(Dataset records)
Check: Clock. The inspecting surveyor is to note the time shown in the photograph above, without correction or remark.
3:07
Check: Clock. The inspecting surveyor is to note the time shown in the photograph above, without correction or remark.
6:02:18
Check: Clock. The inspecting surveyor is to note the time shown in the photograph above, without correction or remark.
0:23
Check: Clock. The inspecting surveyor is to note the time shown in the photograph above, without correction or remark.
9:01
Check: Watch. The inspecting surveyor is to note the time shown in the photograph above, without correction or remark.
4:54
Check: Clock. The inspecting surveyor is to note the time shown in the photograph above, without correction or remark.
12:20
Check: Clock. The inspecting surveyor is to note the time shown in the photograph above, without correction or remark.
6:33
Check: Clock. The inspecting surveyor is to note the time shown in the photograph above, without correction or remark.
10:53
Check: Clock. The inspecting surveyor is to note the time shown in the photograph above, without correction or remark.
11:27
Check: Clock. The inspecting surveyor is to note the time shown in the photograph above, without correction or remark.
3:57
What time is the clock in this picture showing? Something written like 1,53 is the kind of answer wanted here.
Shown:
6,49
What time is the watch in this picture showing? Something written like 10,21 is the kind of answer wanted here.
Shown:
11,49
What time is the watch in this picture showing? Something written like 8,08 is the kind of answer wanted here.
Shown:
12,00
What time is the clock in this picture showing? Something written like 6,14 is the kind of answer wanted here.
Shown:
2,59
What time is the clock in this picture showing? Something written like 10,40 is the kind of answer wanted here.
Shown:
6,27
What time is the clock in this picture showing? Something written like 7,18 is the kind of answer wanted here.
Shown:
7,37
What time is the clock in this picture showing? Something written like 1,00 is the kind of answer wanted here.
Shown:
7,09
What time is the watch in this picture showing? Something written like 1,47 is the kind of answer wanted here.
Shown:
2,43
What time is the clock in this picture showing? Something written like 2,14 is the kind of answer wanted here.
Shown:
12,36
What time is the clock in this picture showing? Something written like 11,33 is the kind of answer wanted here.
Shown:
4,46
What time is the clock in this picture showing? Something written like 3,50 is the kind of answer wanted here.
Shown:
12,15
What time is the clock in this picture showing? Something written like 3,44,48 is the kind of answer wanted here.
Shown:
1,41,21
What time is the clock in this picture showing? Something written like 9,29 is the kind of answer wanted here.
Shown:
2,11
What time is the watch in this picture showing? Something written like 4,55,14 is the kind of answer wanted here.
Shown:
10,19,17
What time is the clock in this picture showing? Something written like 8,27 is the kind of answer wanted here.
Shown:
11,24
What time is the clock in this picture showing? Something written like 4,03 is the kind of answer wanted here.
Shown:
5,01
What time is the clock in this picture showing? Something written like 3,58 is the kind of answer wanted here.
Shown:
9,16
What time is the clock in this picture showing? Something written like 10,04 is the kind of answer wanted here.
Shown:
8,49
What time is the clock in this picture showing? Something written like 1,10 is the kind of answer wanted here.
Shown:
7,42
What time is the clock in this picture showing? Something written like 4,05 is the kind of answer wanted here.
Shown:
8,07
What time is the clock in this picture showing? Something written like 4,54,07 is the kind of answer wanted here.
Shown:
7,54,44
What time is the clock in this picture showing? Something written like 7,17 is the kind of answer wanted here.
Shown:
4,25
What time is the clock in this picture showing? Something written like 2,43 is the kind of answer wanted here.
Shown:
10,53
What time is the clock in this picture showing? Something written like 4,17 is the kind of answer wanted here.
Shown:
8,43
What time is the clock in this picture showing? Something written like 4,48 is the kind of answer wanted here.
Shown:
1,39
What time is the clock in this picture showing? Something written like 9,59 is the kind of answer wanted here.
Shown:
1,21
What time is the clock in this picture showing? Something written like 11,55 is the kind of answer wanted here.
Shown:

[REQUIREMENT]: Lay out the lines above as a Markdown table with two columns, No. and Line, giving each line its own numbered row and leaving out any blank lines.

[RESULT]:
| No. | Line |
|---|---|
| 1 | Check: Clock. The inspecting surveyor is to note the time shown in the photograph above, without correction or remark. |
| 2 | 3:07 |
| 3 | Check: Clock. The inspecting surveyor is to note the time shown in the photograph above, without correction or remark. |
| 4 | 6:02:18 |
| 5 | Check: Clock. The inspecting surveyor is to note the time shown in the photograph above, without correction or remark. |
| 6 | 0:23 |
| 7 | Check: Clock. The inspecting surveyor is to note the time shown in the photograph above, without correction or remark. |
| 8 | 9:01 |
| 9 | Check: Watch. The inspecting surveyor is to note the time shown in the photograph above, without correction or remark. |
| 10 | 4:54 |
| 11 | Check: Clock. The inspecting surveyor is to note the time shown in the photograph above, without correction or remark. |
| 12 | 12:20 |
| 13 | Check: Clock. The inspecting surveyor is to note the time shown in the photograph above, without correction or remark. |
| 14 | 6:33 |
| 15 | Check: Clock. The inspecting surveyor is to note the time shown in the photograph above, without correction or remark. |
| 16 | 10:53 |
| 17 | Check: Clock. The inspecting surveyor is to note the time shown in the photograph above, without correction or remark. |
| 18 | 11:27 |
| 19 | Check: Clock. The inspecting surveyor is to note the time shown in the photograph above, without correction or remark. |
| 20 | 3:57 |
| 21 | What time is the clock in this picture showing? Something written like 1,53 is the kind of answer wanted here. |
| 22 | Shown: |
| 23 | 6,49 |
| 24 | What time is the watch in this picture showing? Something written like 10,21 is the kind of answer wanted here. |
| 25 | Shown: |
| 26 | 11,49 |
| 27 | What time is the watch in this picture showing? Something written like 8,08 is the kind of answer wanted here. |
| 28 | Shown: |
| 29 | 12,00 |
| 30 | What time is the clock in this picture showing? Something written like 6,14 is the kind of answer wanted here. |
| 31 | Shown: |
| 32 | 2,59 |
| 33 | What time is the clock in this picture showing? Something written like 10,40 is the kind of answer wanted here. |
| 34 | Shown: |
| 35 | 6,27 |
| 36 | What time is the clock in this picture showing? Something written like 7,18 is the kind of answer wanted here. |
| 37 | Shown: |
| 38 | 7,37 |
| 39 | What time is the clock in this picture showing? Something written like 1,00 is the kind of answer wanted here. |
| 40 | Shown: |
| 41 | 7,09 |
| 42 | What time is the watch in this picture showing? Something written like 1,47 is the kind of answer wanted here. |
| 43 | Shown: |
| 44 | 2,43 |
| 45 | What time is the clock in this picture showing? Something written like 2,14 is the kind of answer wanted here. |
| 46 | Shown: |
| 47 | 12,36 |
| 48 | What time is the clock in this picture showing? Something written like 11,33 is the kind of answer wanted here. |
| 49 | Shown: |
| 50 | 4,46 |
| 51 | What time is the clock in this picture showing? Something written like 3,50 is the kind of answer wanted here. |
| 52 | Shown: |
| 53 | 12,15 |
| 54 | What time is the clock in this picture showing? Something written like 3,44,48 is the kind of answer wanted here. |
| 55 | Shown: |
| 56 | 1,41,21 |
| 57 | What time is the clock in this picture showing? Something written like 9,29 is the kind of answer wanted here. |
| 58 | Shown: |
| 59 | 2,11 |
| 60 | What time is the watch in this picture showing? Something written like 4,55,14 is the kind of answer wanted here. |
| 61 | Shown: |
| 62 | 10,19,17 |
| 63 | What time is the clock in this picture showing? Something written like 8,27 is the kind of answer wanted here. |
| 64 | Shown: |
| 65 | 11,24 |
| 66 | What time is the clock in this picture showing? Something written like 4,03 is the kind of answer wanted here. |
| 67 | Shown: |
| 68 | 5,01 |
| 69 | What time is the clock in this picture showing? Something written like 3,58 is the kind of answer wanted here. |
| 70 | Shown: |
| 71 | 9,16 |
| 72 | What time is the clock in this picture showing? Something written like 10,04 is the kind of answer wanted here. |
| 73 | Shown: |
| 74 | 8,49 |
| 75 | What time is the clock in this picture showing? Something written like 1,10 is the kind of answer wanted here. |
| 76 | Shown: |
| 77 | 7,42 |
| 78 | What time is the clock in this picture showing? Something written like 4,05 is the kind of answer wanted here. |
| 79 | Shown: |
| 80 | 8,07 |
| 81 | What time is the clock in this picture showing? Something written like 4,54,07 is the kind of answer wanted here. |
| 82 | Shown: |
| 83 | 7,54,44 |
| 84 | What time is the clock in this picture showing? Something written like 7,17 is the kind of answer wanted here. |
| 85 | Shown: |
| 86 | 4,25 |
| 87 | What time is the clock in this picture showing? Something written like 2,43 is the kind of answer wanted here. |
| 88 | Shown: |
| 89 | 10,53 |
| 90 | What time is the clock in this picture showing? Something written like 4,17 is the kind of answer wanted here. |
| 91 | Shown: |
| 92 | 8,43 |
| 93 | What time is the clock in this picture showing? Something written like 4,48 is the kind of answer wanted here. |
| 94 | Shown: |
| 95 | 1,39 |
| 96 | What time is the clock in this picture showing? Something written like 9,59 is the kind of answer wanted here. |
| 97 | Shown: |
| 98 | 1,21 |
| 99 | What time is the clock in this picture showing? Something written like 11,55 is the kind of answer wanted here. |
| 100 | Shown: |